Robert William Vonnoh was an American Impressionist painter known for his portraits and landscapes. He traveled extensively between the American East Coast and France, more specifically the artists colony Grez-sur-Loing.

Laura Wheeler Waring was an American artist and educator, best known for her paintings of prominent African Americans that she made during the Harlem Renaissance. She taught art for more than 30 years at Cheyney University in Pennsylvania.

Julian Alden Weir was an American impressionist painter and member of the Cos Cob Art Colony near Greenwich, Connecticut. Weir was also one of the founding members of "The Ten", a loosely allied group of American artists dissatisfied with professional art organizations, who banded together in 1898 to exhibit their works as a stylistically unified group.

Guy Carleton Wiggins NA was an American impressionist painter. He was the president of the Connecticut Academy of Fine Arts, and a member of the Old Lyme Art Colony. He did many paintings of New York City's snowy streets, landmarks and towering skyscrapers during winter.

Thomas H. Willis (1850-1925) was an American painter who combined marine art, folk art, and needlework in his portraits of American and European sailing ships, steamers, and yachts. Willis was apparently born in Connecticut, and lived and worked in New York City for a manufacturer of embroidery thread. His works feature oil painted backgrounds, with vessels constructed of silk, velvet, and embroidery floss.
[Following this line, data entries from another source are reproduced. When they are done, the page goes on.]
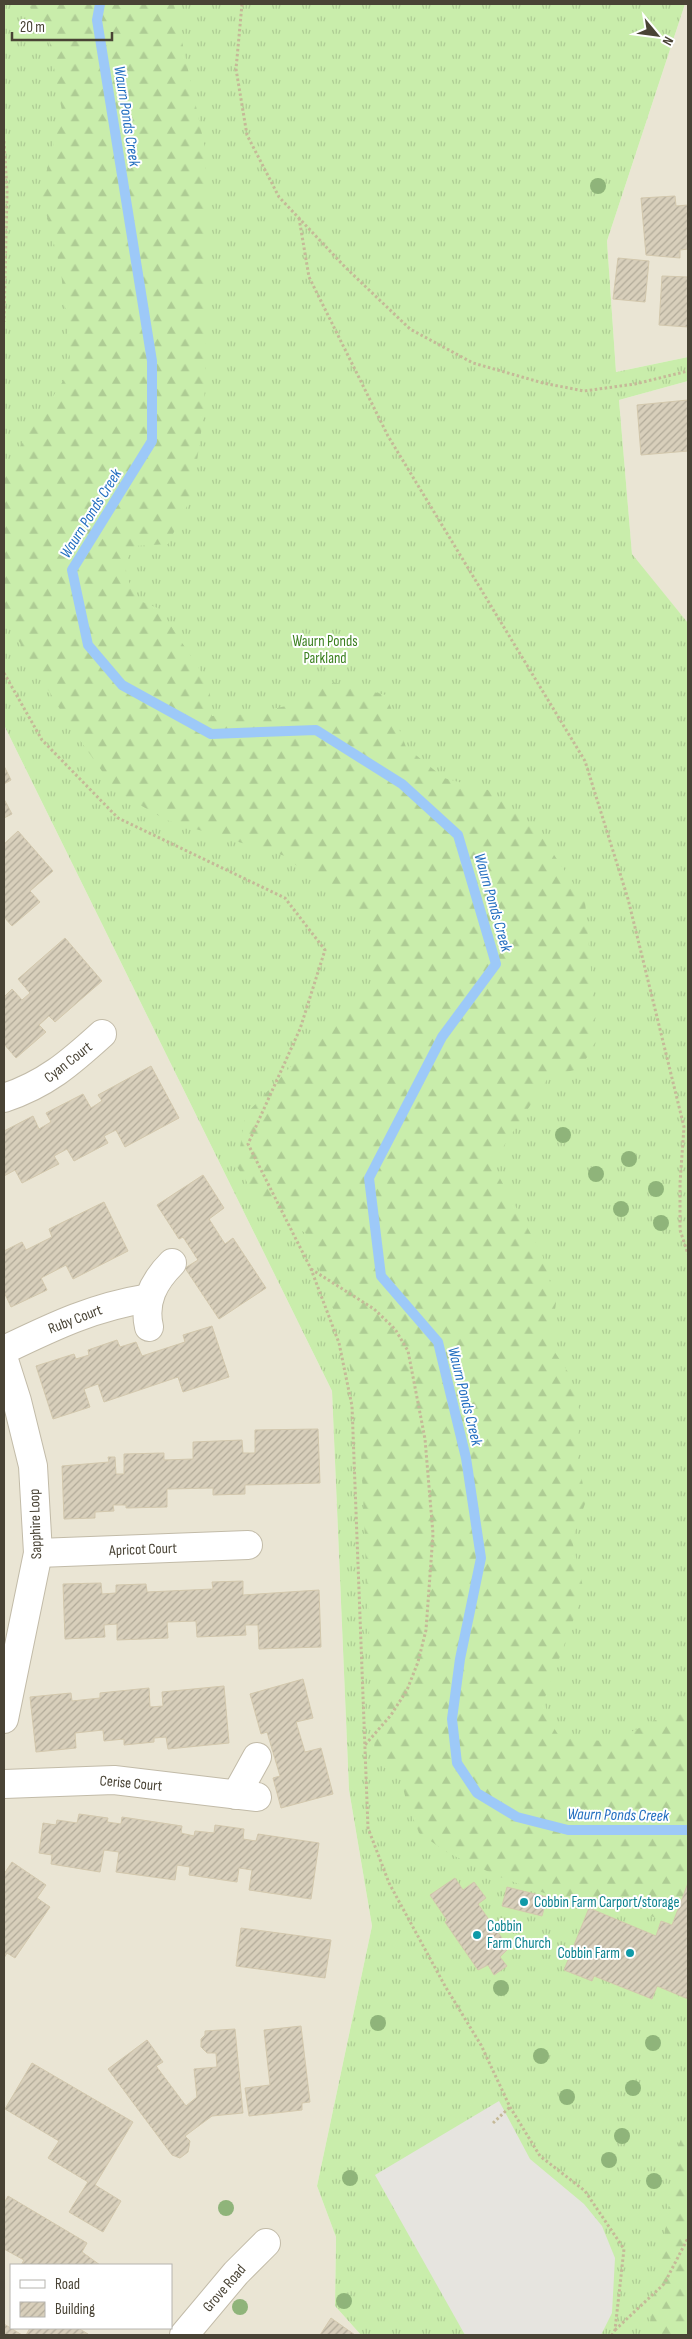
<svg xmlns="http://www.w3.org/2000/svg" width="692" height="2339" font-family="'Sofia Sans Condensed',sans-serif">
<style>
.residential{fill:#eae5d4;fill-rule:evenodd}
.grass{fill:url(#grass-tufts)}
.forest{fill:url(#forest-firs)}
.parking{fill:#e6e4df}
.lines{fill:none;stroke-linecap:round;stroke-linejoin:round}
.stream{stroke:#9dc9f8;stroke-width:10}
.building{fill:url(#building-hatch);stroke:#d3c8ad}
.minor-casing{stroke:#c2bba8;stroke-width:30}
.path{stroke:#c5b998;stroke-width:3;stroke-dasharray:2.5 2.5;stroke-linecap:butt}
.minor{stroke:#fff;stroke-width:28}
.tree{fill:#8fb47a}
.culture-dot{fill:#0f9aa8;stroke:#fff;stroke-width:2}
.labels{text-anchor:middle;stroke-width:4;stroke-linejoin:round;paint-order:stroke}
.park-label{font-size:15px;fill:#3c8121;stroke:#fff}
.street-label{font-size:15px;fill:#494335;stroke:#fff}
.culture-label{font-size:15px;fill:#0d838f;stroke:#fff;text-anchor:start}
.water-label{font-size:16px;font-style:italic;fill:#226ec0;stroke:#fff}
</style>
<defs>
<pattern id="grass-tufts" width="24" height="20" patternUnits="userSpaceOnUse" patternTransform="scale(1.25)"><rect width="24" height="20" fill="#c9edab"/><path d="M3 7l-1-3M5 7V3M7 7l1-3M15 17l-1-3M17 17v-4M19 17l1-3" fill="none" stroke="#aecc94"/></pattern>
<pattern id="forest-firs" width="22" height="20" patternUnits="userSpaceOnUse" patternTransform="scale(1.25)"><rect width="22" height="20" fill="#c9edab"/><path d="M5 1l3.5 6h-7zM16 11l3.5 6h-7z" fill="#aecc94"/></pattern>
<pattern id="building-hatch" width="6" height="6" patternUnits="userSpaceOnUse" patternTransform="scale(1.25)"><rect width="6" height="6" fill="#d8cfbb"/><path d="M-1 1l2-2M0 6l6-6M5 7l2-2" fill="none" stroke="#b1aa99"/></pattern>
</defs>
<rect width="100%" height="100%" fill="#f5f2e7"/>
<g class="residential">
<polygon points="685,4 688,4 688,357 616,372 607,241"/>
<polygon points="688,381 688,623 632,555 619,400"/>
<path d="M 4,725 L 332,1391 L 349,1790 L 372,1926 L 317,2186 L 336,2237 L 335,2306 L 361,2335 L 4,2335 ZM 11,2265 L 171,2265 L 171,2328 L 11,2328 Z"/>
</g>
<polygon class="grass" points="4,4 685,4 607,241 616,372 688,357 688,381 619,400 632,554 688,623 688,2335 361,2335 335,2306 336,2237 317,2186 372,1926 349,1790 332,1391 4,725"/>
<g class="forest">
<polygon points="27,4 174,4 205,148 208,270 204,412 192,496 168,544 135,546 125,562 127,578 138,600 160,609 209,684 212,716 251,714 286,706 328,681 386,695 406,747 444,778 488,790 538,831 585,901 595,1016 595,1044 580,1069 550,1075 492,1164 542,1254 556,1303 550,1345 568,1372 580,1412 577,1454 586,1501 572,1540 584,1591 544,1700 549,1720 559,1736 610,1742 660,1718 688,1713 688,1930 651,1916 572,1903 500,1877 448,1853 419,1833 406,1800 401,1779 375,1761 359,1408 344,1340 307,1234 265,1209 237,1167 245,1115 298,1059 371,991 371,927 285,856 166,820 116,791 70,726 11,628 4,623 4,471 71,369 61,271 41,193 62,111 47,29"/>
<polygon points="688,2123 688,2335 648,2335 679,2144"/>
</g>
<polygon class="parking" points="499,2101 530,2159 584,2204 602,2226 615,2258 612,2313 601,2335 465,2335 375,2175"/>
<g class="lines">
<polyline class="stream" points="100,4 97,20 152,361 152,441 72,570 88,645 122,685 211,734 316,730 402,784 458,835 496,964 442,1037 369,1178 381,1276 438,1342 466,1458 481,1558 460,1659 452,1719 457,1763 477,1793 517,1817 568,1830 688,1830"/>
</g>
<g class="building">
<polygon points="675,196 676,206 688,205 688,249 680,250 680,258 646,255 641,198"/>
<polygon points="618,258 649,261 645,302 613,299"/>
<polygon points="662,276 688,277 688,327 659,325"/>
<polygon points="688,400 688,451 641,455 637,405"/>
<polygon points="4,766 11,780 4,784"/>
<polygon points="4,799 12,814 4,818"/>
<polygon points="18,831 53,871 30,891 40,902 12,926 4,917 4,844"/>
<polygon points="65,938 102,981 55,1022 49,1016 39,1025 46,1032 16,1058 4,1044 4,997 12,989 22,1000 30,993 18,979"/>
<polygon points="151,1066 179,1118 125,1147 116,1130 104,1136 108,1143 74,1161 67,1149 54,1156 59,1164 22,1183 15,1170 4,1176 4,1131 33,1116 39,1129 51,1122 46,1113 83,1094 91,1108 102,1101 98,1095"/>
<polygon points="203,1175 224,1208 209,1219 225,1244 233,1238 266,1288 219,1319 185,1268 198,1260 183,1237 179,1239 157,1205"/>
<polygon points="104,1202 128,1251 73,1279 66,1265 41,1278 47,1290 11,1307 4,1292 4,1251 22,1242 26,1250 52,1237 49,1229"/>
<polygon points="212,1326 229,1377 183,1392 178,1377 104,1402 98,1384 84,1389 90,1407 53,1419 36,1366 74,1354 76,1359 89,1355 88,1350 117,1340 120,1347 136,1342 142,1356 185,1342 183,1335"/>
<polygon points="318,1429 320,1483 245,1485 245,1494 213,1495 213,1488 167,1489 167,1507 126,1508 126,1505 113,1505 114,1511 95,1512 95,1518 64,1519 62,1466 109,1462 108,1457 115,1457 116,1474 124,1474 124,1454 164,1453 164,1460 193,1459 193,1442 242,1440 243,1453 255,1453 255,1430"/>
<polygon points="243,1581 243,1595 319,1590 321,1647 259,1649 258,1625 245,1625 246,1635 197,1637 196,1621 167,1622 168,1638 117,1640 117,1624 104,1625 105,1637 65,1639 63,1584 101,1583 102,1594 116,1593 116,1585 146,1584 147,1592 213,1589 212,1582"/>
<polygon points="303,1679 313,1718 296,1722 305,1752 321,1748 333,1794 281,1808 273,1778 280,1776 267,1732 261,1734 250,1694"/>
<polygon points="224,1686 229,1743 168,1749 166,1737 154,1738 154,1742 124,1745 124,1739 104,1741 103,1730 75,1733 76,1748 36,1752 30,1697 71,1693 72,1701 100,1698 100,1693 149,1688 150,1707 163,1706 162,1692"/>
<polygon points="79,1814 108,1818 107,1822 121,1824 122,1817 182,1826 181,1833 194,1836 195,1831 214,1833 215,1825 244,1829 243,1839 256,1841 258,1834 319,1843 311,1899 249,1890 252,1870 239,1868 237,1882 189,1875 190,1867 177,1865 175,1880 116,1872 119,1852 104,1850 100,1872 51,1864 52,1855 39,1853 43,1823 56,1825 57,1820 77,1823"/>
<polygon points="12,1862 46,1885 37,1898 50,1907 15,1958 7,1953 4,1958 4,1874"/>
<polygon points="455,1878 463,1890 474,1882 486,1898 478,1904 509,1948 500,1957 507,1966 494,1975 488,1965 478,1970 445,1922 447,1920 430,1895"/>
<polygon points="688,1883 688,1999 657,1986 652,1999 594,1976 592,1981 564,1970 589,1908 656,1936 661,1921 672,1925"/>
<polygon points="507,1887 547,1897 542,1916 502,1906"/>
<polygon points="241,1928 331,1940 325,1978 236,1966"/>
<polygon points="301,2026 310,2102 302,2103 302,2110 249,2116 245,2088 270,2085 264,2030"/>
<polygon points="235,2029 243,2113 212,2116 185,2136 190,2141 188,2152 180,2158 172,2155 108,2069 147,2040 163,2062 156,2066 186,2106 197,2097 194,2069 217,2067 216,2053 207,2053 201,2047 201,2039 205,2035 205,2031"/>
<polygon points="32,2063 133,2122 95,2185 121,2201 103,2232 69,2212 88,2182 48,2158 59,2141 5,2109"/>
<polygon points="8,2196 87,2243 82,2252 100,2265 21,2265 24,2260 4,2249 4,2203"/>
<polygon points="331,2318 355,2335 320,2335"/>
<polygon points="4,2324 22,2335 4,2335"/>
<polygon points="30,2328 78,2328 88,2334 26,2335"/>
</g>
<g class="lines">
<defs>
<g id="minor">
<path d="M 4,1098 C 46,1084 70,1063 102,1034"/>
<path d="M 149,1327 C 143,1301 154,1281 172,1263"/>
<path d="M 4,1350 C 54,1326 93,1307 149,1298"/>
<polyline points="4,1360 17,1401 33,1466 38,1553 4,1719"/>
<polyline points="38,1553 248,1545"/>
<polyline points="4,1784 114,1780 257,1797"/>
<polyline points="236,1795 257,1757"/>
<polyline points="184,2335 236,2273 266,2243"/>
</g>
</defs>
<use href="#minor" class="minor-casing"/>
<g class="path">
<polyline points="242,4 236,69 247,135 279,197 345,267 410,329 473,363 543,383 584,391 635,384 688,371"/>
<polyline points="4,141 7,191 4,322"/>
<polyline points="299,218 309,277 388,436 585,761 628,899 684,1127 680,1183 680,1230 688,1254"/>
<polyline points="4,673 42,740 118,818 285,898 325,950 300,1029 248,1144 311,1269 339,1343 352,1406 368,1828 389,1883 445,1986 481,2045 510,2107 540,2156 585,2191 624,2249 615,2330 612,2335"/>
<polyline points="311,1269 374,1309 395,1329 408,1351 425,1439 433,1534 426,1630 418,1662 407,1690 391,1715 365,1745"/>
<polyline points="493,2123 510,2107"/>
<polyline points="615,2330 664,2284 688,2238"/>
</g>
<use href="#minor" class="minor"/>
</g>
<g class="tree">
<circle cx="598" cy="186" r="8"/>
<circle cx="563" cy="1135" r="8"/>
<circle cx="629" cy="1159" r="8"/>
<circle cx="596" cy="1174" r="8"/>
<circle cx="656" cy="1189" r="8"/>
<circle cx="621" cy="1209" r="8"/>
<circle cx="661" cy="1223" r="8"/>
<circle cx="501" cy="1988" r="8"/>
<circle cx="378" cy="2023" r="8"/>
<circle cx="653" cy="2043" r="8"/>
<circle cx="541" cy="2056" r="8"/>
<circle cx="633" cy="2088" r="8"/>
<circle cx="567" cy="2097" r="8"/>
<circle cx="622" cy="2136" r="8"/>
<circle cx="609" cy="2160" r="8"/>
<circle cx="350" cy="2178" r="8"/>
<circle cx="654" cy="2181" r="8"/>
<circle cx="226" cy="2208" r="8"/>
<circle cx="344" cy="2301" r="8"/>
<circle cx="240" cy="2307" r="8"/>
</g>
<g class="culture-dot">
<circle cx="524" cy="1902" r="5"/>
<circle cx="477" cy="1935" r="5"/>
<circle cx="630" cy="1953" r="5"/>
</g>
<g class="labels">
<g class="park-label">
<text x="325" y="646">Waurn Ponds<tspan x="325" dy="17">Parkland</tspan></text>
</g>
<g class="street-label">
<text transform="translate(68 1062) rotate(-38)" y="5">Cyan Court</text>
<text transform="translate(75 1319) rotate(-21)" y="5">Ruby Court</text>
<text transform="translate(35 1524) rotate(-92)" y="5">Sapphire Loop</text>
<text transform="translate(143 1549) rotate(-2)" y="5">Apricot Court</text>
<text transform="translate(131 1783) rotate(5)" y="5">Cerise Court</text>
<text transform="translate(224 2288) rotate(-49)" y="5">Grove Road</text>
</g>
<g class="culture-label">
<text x="534" y="1907">Cobbin Farm Carport/storage</text>
<text x="487" y="1931">Cobbin<tspan x="487" dy="17">Farm Church</tspan></text>
<text x="620" y="1958" text-anchor="end">Cobbin Farm</text>
</g>
<g class="water-label">
<text transform="translate(128 116) rotate(81)" y="6">Waurn Ponds Creek</text>
<text transform="translate(90 513) rotate(-58)" y="6">Waurn Ponds Creek</text>
<text transform="translate(494 902) rotate(74)" y="6">Waurn Ponds Creek</text>
<text transform="translate(466 1396) rotate(76)" y="6">Waurn Ponds Creek</text>
<text transform="translate(618 1814) rotate(1)" y="6">Waurn Ponds Creek</text>
</g>
</g>
<rect width="692" height="2339" fill="none" stroke="#494335" stroke-width="10"/>
<rect x="10" y="2264" width="162" height="65" fill="#ffffff" stroke="#b6b4ae"/>
<rect x="20" y="2280" width="25" height="8" fill="#ffffff" stroke="#b6b4ae"/>
<text x="55" y="2289" font-size="15" fill="#494335">Road</text>
<rect x="20" y="2302" width="25" height="15" fill="url(#building-hatch)" stroke="#b6b4ae"/>
<text x="55" y="2314" font-size="15" fill="#494335">Building</text>
<g transform="translate(657 35) rotate(119)" stroke="#ffffff" stroke-width="4" paint-order="stroke">
<path d="M0-4L9 19L0 12L-9 19Z" fill="#494335"/>
<text y="-8" font-size="14" font-weight="bold" text-anchor="middle" fill="#494335">N</text>
</g>
<path d="M12 32v8h100v-8" fill="none" stroke="#494335" stroke-width="2.5"/>
<text x="20" y="32" font-size="15" fill="#494335" stroke="#ffffff" stroke-width="4" paint-order="stroke">20 m</text>
</svg>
Nicholas Zalevsky — Ukrainian and American figurative painter. His works have been associated with Magic realism, Photorealism and Surrealism. He started his career as a Soviet Nonconformist Artist opposing the then dominant to Soviet Socialist realism. He had to create art in the underground. From 1991 he works out of West Hartford, Connecticut, USA, with regular visits to his native city.